• [Stored entries]
|---|

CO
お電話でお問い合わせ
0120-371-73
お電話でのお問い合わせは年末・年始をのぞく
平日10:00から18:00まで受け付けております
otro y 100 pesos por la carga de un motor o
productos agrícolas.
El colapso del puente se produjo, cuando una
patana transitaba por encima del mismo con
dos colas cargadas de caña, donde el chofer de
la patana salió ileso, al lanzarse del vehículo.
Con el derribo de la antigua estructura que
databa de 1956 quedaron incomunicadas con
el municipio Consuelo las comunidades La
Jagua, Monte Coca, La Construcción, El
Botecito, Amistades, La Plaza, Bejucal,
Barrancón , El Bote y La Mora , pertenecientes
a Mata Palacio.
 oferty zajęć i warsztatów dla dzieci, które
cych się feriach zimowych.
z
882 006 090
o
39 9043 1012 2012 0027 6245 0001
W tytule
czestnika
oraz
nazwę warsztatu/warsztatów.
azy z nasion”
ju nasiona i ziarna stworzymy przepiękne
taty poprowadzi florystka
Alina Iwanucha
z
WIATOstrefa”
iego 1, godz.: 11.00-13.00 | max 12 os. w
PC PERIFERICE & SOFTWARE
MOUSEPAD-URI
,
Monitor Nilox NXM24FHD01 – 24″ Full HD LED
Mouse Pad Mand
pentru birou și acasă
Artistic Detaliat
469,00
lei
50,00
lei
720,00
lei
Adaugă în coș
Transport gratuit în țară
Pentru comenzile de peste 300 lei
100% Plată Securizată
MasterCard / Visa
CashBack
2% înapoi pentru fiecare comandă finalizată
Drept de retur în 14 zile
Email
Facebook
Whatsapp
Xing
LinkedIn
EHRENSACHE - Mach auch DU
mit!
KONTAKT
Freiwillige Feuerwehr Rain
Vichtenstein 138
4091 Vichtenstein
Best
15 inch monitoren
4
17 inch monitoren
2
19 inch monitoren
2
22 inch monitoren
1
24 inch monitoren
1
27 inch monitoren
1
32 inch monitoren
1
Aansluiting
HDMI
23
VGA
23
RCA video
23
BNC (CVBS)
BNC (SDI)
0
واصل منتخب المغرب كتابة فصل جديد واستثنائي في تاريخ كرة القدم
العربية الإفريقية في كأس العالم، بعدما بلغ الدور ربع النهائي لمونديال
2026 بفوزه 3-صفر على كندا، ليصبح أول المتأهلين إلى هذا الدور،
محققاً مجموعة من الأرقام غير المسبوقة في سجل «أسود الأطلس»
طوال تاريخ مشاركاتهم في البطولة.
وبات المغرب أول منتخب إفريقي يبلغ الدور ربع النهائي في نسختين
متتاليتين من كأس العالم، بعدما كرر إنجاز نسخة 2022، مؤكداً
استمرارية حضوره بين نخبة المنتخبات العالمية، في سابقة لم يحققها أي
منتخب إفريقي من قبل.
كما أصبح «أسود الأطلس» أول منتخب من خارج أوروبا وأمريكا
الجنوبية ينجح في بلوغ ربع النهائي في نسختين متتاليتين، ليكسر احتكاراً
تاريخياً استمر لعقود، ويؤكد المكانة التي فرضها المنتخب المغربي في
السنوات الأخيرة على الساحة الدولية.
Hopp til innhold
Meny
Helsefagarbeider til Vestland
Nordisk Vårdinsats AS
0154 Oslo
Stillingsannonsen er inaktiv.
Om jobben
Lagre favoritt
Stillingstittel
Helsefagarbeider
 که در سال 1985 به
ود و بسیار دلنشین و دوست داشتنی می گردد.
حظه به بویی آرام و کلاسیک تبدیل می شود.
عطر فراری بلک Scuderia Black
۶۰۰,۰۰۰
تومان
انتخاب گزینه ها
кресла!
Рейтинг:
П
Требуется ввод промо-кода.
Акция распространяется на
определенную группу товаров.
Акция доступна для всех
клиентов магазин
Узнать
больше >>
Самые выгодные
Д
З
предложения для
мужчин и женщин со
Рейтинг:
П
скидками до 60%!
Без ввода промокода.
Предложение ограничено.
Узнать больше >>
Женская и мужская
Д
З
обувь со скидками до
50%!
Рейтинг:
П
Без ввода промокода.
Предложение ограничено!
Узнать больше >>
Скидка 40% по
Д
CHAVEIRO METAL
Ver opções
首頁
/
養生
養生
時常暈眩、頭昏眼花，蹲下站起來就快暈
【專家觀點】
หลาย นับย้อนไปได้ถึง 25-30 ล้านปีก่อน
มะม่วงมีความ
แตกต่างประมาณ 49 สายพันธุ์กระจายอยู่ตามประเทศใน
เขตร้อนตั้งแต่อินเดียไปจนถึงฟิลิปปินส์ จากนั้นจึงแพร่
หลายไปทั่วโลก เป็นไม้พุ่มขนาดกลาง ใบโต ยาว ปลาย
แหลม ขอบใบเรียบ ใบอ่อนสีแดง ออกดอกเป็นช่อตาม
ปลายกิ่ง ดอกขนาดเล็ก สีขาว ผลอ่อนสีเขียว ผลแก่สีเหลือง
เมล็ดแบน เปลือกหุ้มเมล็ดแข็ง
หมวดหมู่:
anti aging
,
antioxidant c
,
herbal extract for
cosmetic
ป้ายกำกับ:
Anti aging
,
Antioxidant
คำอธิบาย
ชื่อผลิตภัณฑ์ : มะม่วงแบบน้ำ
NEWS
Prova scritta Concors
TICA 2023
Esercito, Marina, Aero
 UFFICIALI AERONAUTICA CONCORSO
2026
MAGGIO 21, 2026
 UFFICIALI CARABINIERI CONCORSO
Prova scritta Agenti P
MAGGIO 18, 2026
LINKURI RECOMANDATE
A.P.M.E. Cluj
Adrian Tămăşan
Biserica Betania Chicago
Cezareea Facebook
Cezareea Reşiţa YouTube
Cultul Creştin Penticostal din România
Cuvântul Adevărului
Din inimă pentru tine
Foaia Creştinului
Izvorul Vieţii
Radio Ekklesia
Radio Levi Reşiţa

|---|

• [Instructions for the task] Nothing in the records may change; output all of them exactly.

• [Exercise solution]
CO
お電話でお問い合わせ
0120-371-73
お電話でのお問い合わせは年末・年始をのぞく
平日10:00から18:00まで受け付けております
otro y 100 pesos por la carga de un motor o
productos agrícolas.
El colapso del puente se produjo, cuando una
patana transitaba por encima del mismo con
dos colas cargadas de caña, donde el chofer de
la patana salió ileso, al lanzarse del vehículo.
Con el derribo de la antigua estructura que
databa de 1956 quedaron incomunicadas con
el municipio Consuelo las comunidades La
Jagua, Monte Coca, La Construcción, El
Botecito, Amistades, La Plaza, Bejucal,
Barrancón , El Bote y La Mora , pertenecientes
a Mata Palacio.
 oferty zajęć i warsztatów dla dzieci, które
cych się feriach zimowych.
z
882 006 090
o
39 9043 1012 2012 0027 6245 0001
W tytule
czestnika
oraz
nazwę warsztatu/warsztatów.
azy z nasion”
ju nasiona i ziarna stworzymy przepiękne
taty poprowadzi florystka
Alina Iwanucha
z
WIATOstrefa”
iego 1, godz.: 11.00-13.00 | max 12 os. w
PC PERIFERICE & SOFTWARE
MOUSEPAD-URI
,
Monitor Nilox NXM24FHD01 – 24″ Full HD LED
Mouse Pad Mand
pentru birou și acasă
Artistic Detaliat
469,00
lei
50,00
lei
720,00
lei
Adaugă în coș
Transport gratuit în țară
Pentru comenzile de peste 300 lei
100% Plată Securizată
MasterCard / Visa
CashBack
2% înapoi pentru fiecare comandă finalizată
Drept de retur în 14 zile
Email
Facebook
Whatsapp
Xing
LinkedIn
EHRENSACHE - Mach auch DU
mit!
KONTAKT
Freiwillige Feuerwehr Rain
Vichtenstein 138
4091 Vichtenstein
Best
15 inch monitoren
4
17 inch monitoren
2
19 inch monitoren
2
22 inch monitoren
1
24 inch monitoren
1
27 inch monitoren
1
32 inch monitoren
1
Aansluiting
HDMI
23
VGA
23
RCA video
23
BNC (CVBS)
BNC (SDI)
0
واصل منتخب المغرب كتابة فصل جديد واستثنائي في تاريخ كرة القدم
العربية الإفريقية في كأس العالم، بعدما بلغ الدور ربع النهائي لمونديال
2026 بفوزه 3-صفر على كندا، ليصبح أول المتأهلين إلى هذا الدور،
محققاً مجموعة من الأرقام غير المسبوقة في سجل «أسود الأطلس»
طوال تاريخ مشاركاتهم في البطولة.
وبات المغرب أول منتخب إفريقي يبلغ الدور ربع النهائي في نسختين
متتاليتين من كأس العالم، بعدما كرر إنجاز نسخة 2022، مؤكداً
استمرارية حضوره بين نخبة المنتخبات العالمية، في سابقة لم يحققها أي
منتخب إفريقي من قبل.
كما أصبح «أسود الأطلس» أول منتخب من خارج أوروبا وأمريكا
الجنوبية ينجح في بلوغ ربع النهائي في نسختين متتاليتين، ليكسر احتكاراً
تاريخياً استمر لعقود، ويؤكد المكانة التي فرضها المنتخب المغربي في
السنوات الأخيرة على الساحة الدولية.
Hopp til innhold
Meny
Helsefagarbeider til Vestland
Nordisk Vårdinsats AS
0154 Oslo
Stillingsannonsen er inaktiv.
Om jobben
Lagre favoritt
Stillingstittel
Helsefagarbeider
 که در سال 1985 به
ود و بسیار دلنشین و دوست داشتنی می گردد.
حظه به بویی آرام و کلاسیک تبدیل می شود.
عطر فراری بلک Scuderia Black
۶۰۰,۰۰۰
تومان
انتخاب گزینه ها
кресла!
Рейтинг:
П
Требуется ввод промо-кода.
Акция распространяется на
определенную группу товаров.
Акция доступна для всех
клиентов магазин
Узнать
больше >>
Самые выгодные
Д
З
предложения для
мужчин и женщин со
Рейтинг:
П
скидками до 60%!
Без ввода промокода.
Предложение ограничено.
Узнать больше >>
Женская и мужская
Д
З
обувь со скидками до
50%!
Рейтинг:
П
Без ввода промокода.
Предложение ограничено!
Узнать больше >>
Скидка 40% по
Д
CHAVEIRO METAL
Ver opções
首頁
/
養生
養生
時常暈眩、頭昏眼花，蹲下站起來就快暈
【專家觀點】
หลาย นับย้อนไปได้ถึง 25-30 ล้านปีก่อน
มะม่วงมีความ
แตกต่างประมาณ 49 สายพันธุ์กระจายอยู่ตามประเทศใน
เขตร้อนตั้งแต่อินเดียไปจนถึงฟิลิปปินส์ จากนั้นจึงแพร่
หลายไปทั่วโลก เป็นไม้พุ่มขนาดกลาง ใบโต ยาว ปลาย
แหลม ขอบใบเรียบ ใบอ่อนสีแดง ออกดอกเป็นช่อตาม
ปลายกิ่ง ดอกขนาดเล็ก สีขาว ผลอ่อนสีเขียว ผลแก่สีเหลือง
เมล็ดแบน เปลือกหุ้มเมล็ดแข็ง
หมวดหมู่:
anti aging
,
antioxidant c
,
herbal extract for
cosmetic
ป้ายกำกับ:
Anti aging
,
Antioxidant
คำอธิบาย
ชื่อผลิตภัณฑ์ : มะม่วงแบบน้ำ
NEWS
Prova scritta Concors
TICA 2023
Esercito, Marina, Aero
 UFFICIALI AERONAUTICA CONCORSO
2026
MAGGIO 21, 2026
 UFFICIALI CARABINIERI CONCORSO
Prova scritta Agenti P
MAGGIO 18, 2026
LINKURI RECOMANDATE
A.P.M.E. Cluj
Adrian Tămăşan
Biserica Betania Chicago
Cezareea Facebook
Cezareea Reşiţa YouTube
Cultul Creştin Penticostal din România
Cuvântul Adevărului
Din inimă pentru tine
Foaia Creştinului
Izvorul Vieţii
Radio Ekklesia
Radio Levi Reşiţa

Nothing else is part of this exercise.